### Passage for review

Eventually, the FBI would show up at the split-level ranch house that Nadine and Bob Menendez shared in Inglewood Cliffs, New Jersey.
The plan was for agents to search the house without attracting any attention.
They used unmarked vehicles, covered their FBI-branded clothing, and tried not to make a mess.
After all, it was the home of a U.S.
senator.
But they found cash and gold bars tucked into every nook and cranny of the house.
So much, in fact, that they had to call in for reinforcements and two cash counting machines.
U.S.
Attorney Damian Williams included in the indictment a photo of the senator's bomber jacket with Robert Menendez and a Senate seal embroidered on the front.
Some of the cash was stuffed in the senator's jacket pockets.
That's not all.
Agents also discovered a lot of gold.
Senator Menendez had hit the jackpot.
It turns out, Will Hanna, halal guy, had a business partner, a wealthy real estate developer in New Jersey.
His name is Fred Davies, and he collects gold bars, some of which made their way into the Menendez home.
When he announced the indictment, the U.S.
attorney laid out the scheme.
First,
The indictment alleges that Senator Menendez used his power and influence, including his leadership on the Senate Foreign Relations Committee, to benefit the government of Egypt in various ways.
Menendez helped Egyptian officials write a letter to his colleagues on the Senate Foreign Relations Committee.
He basically ghost wrote it.
The letter was asking for the release of $300 million worth of military aid.
Menendez sent the letter to Nadine, who forwarded it to Will Hana.
who passed it on to Egyptian officials.
Essentially, all they had to do was add their letterhead and signature and send it on to Menendez's colleagues in the Senate.
We also allege that Senator Menendez improperly pressured a senior official at the U.S.
Department of Agriculture to protect a lucrative monopoly that the government of Egypt had awarded to Hana.
A lucrative monopoly that Hanna then used to fund certain bribe payments.
It's a three-way trade.
Menendez gives Egypt what they want, that's the helping a foreign government charge.
Egypt gives Hanna the monopoly, which makes him instantly rich.
And Hanna pays Bob and Nadine Menendez in cash and gold.
That's the bribery charge.
Menendez was also charged with obstruction of justice for his attempts to help two New Jersey businessmen who were facing criminal charges.
Fred Davies, the guy who collects gold bars, and Jose Uribe, the one who meets with Menendez on the back patio in New Jersey when the senator rings a little bell to summon Nadine to the table.

######

▶ To-do item
Pick up the account of the Menendez bribery case after its last sentence and carry it forward in the same style.

### Exercise data

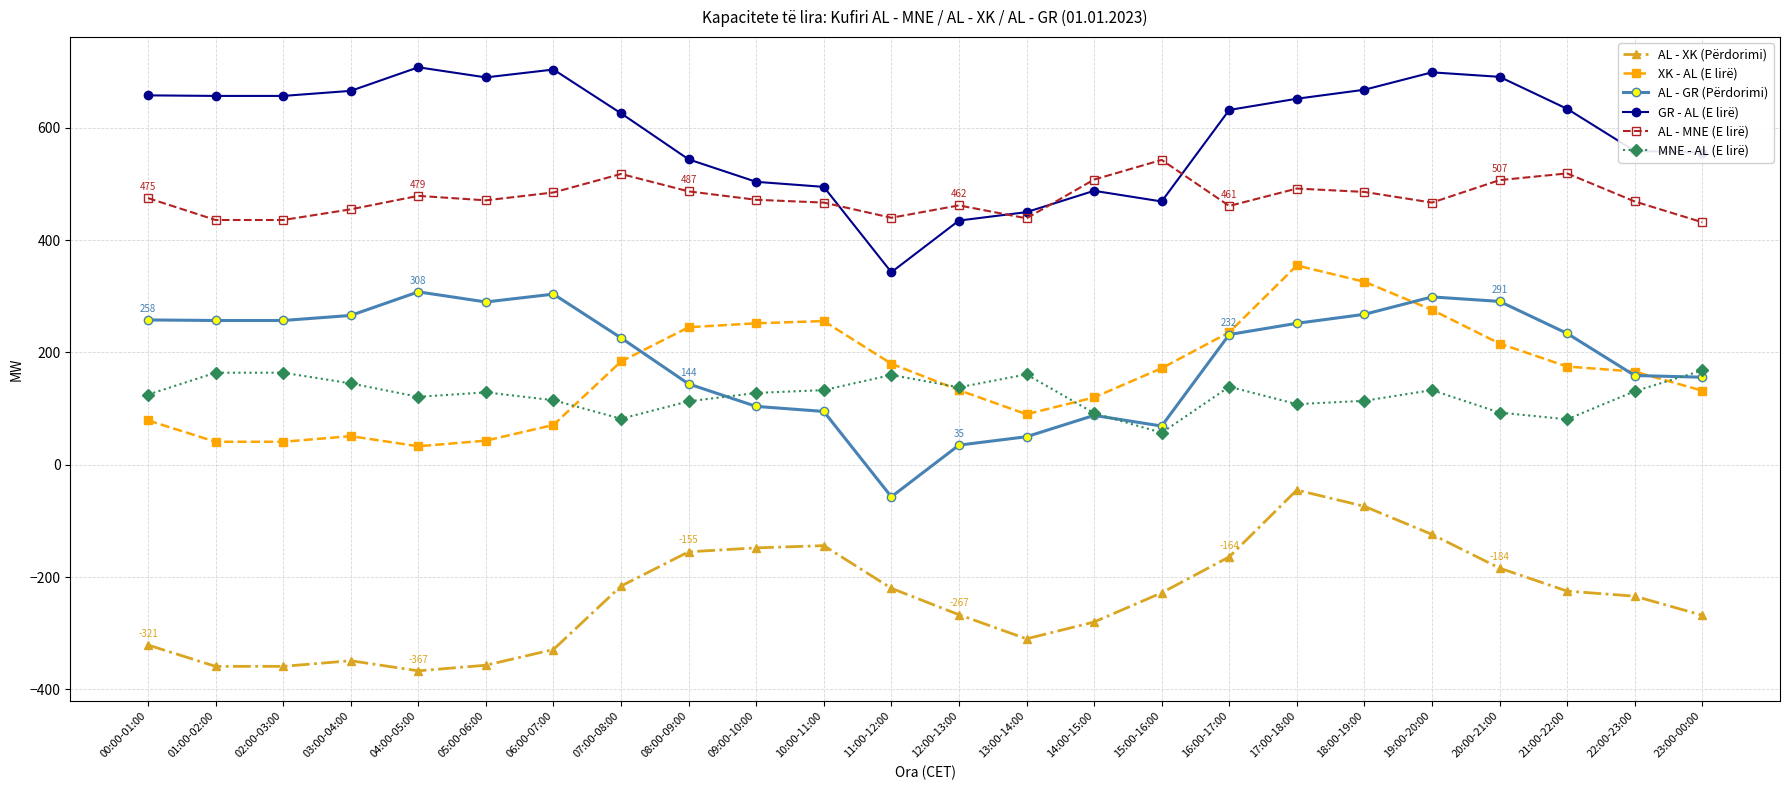

What is the spread (max minus min) of values at 10:00-11:00?

639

######

▶ Written reply
Uribe gave them a Mercedes-Convertible to replace the car Nadine totaled when she killed the pedestrian.
Remember, she wasn't found to be at fault, but she also wasn't drug or alcohol tested, and her phone wasn't inspected to see if she was driving distracted.
But the part of this story that has fascinated me the most has been about how it all began and whether Nadine actually chose to date Menendez for ulterior motives.
I brought this up with Times reporter Tracy Tully.
When I started to learn about the case before the trial and then listening to some of the testimony at the trial, you know, I would wonder,
was Nadine Menendez an Egyptian spy?
How do you see her role in this?
I guess I walked away thinking, no, she was not an Egyptian spy, but
she was
and is, it seems certainly based on the text message, an opportunist.
And she saw,
as she wrote to one of her children, I believe, you know, every time I'm in the middle, I'm going to get money.
Eventually, I came to the same conclusion.
For one thing, the texts that Nadine sent right after her first date with Menendez show that she didn't know anything about the senator's powerful position on the Foreign Relations Committee.
When Nadine meets up with Will Hanna, she asked Menendez what international position he had.
And Hanna didn't even know the senator's name, the texts show.
Also, there's the timeline.
It only took 25 days from their first date for Menendez to agree to an off-the-books meeting with an Egyptian general.
So, suffice to say, he was a pretty willing partner in crime.
And then, if Nadine was a spy,
she was a really bad one.
I mean, don't they learn in Spying 101 to never put anything in a text?
And she seemed to think that if she deleted texts from her phone, they would not be discovered.
At one point, she asks Menendez if she should text one of their co-conspirators, and he quickly shoots back, in a text, mind you.
No, you should not text or email.
Senator Menendez participated in many text exchanges that he certainly must now regret.
In many of them, Nadine is in the middle of communications between the senator and Egypt's intelligence officers.
He texts her, tell Will I'm going to sign off this sale to Egypt today.
And then he lists the exact types of ammunition Egypt will get.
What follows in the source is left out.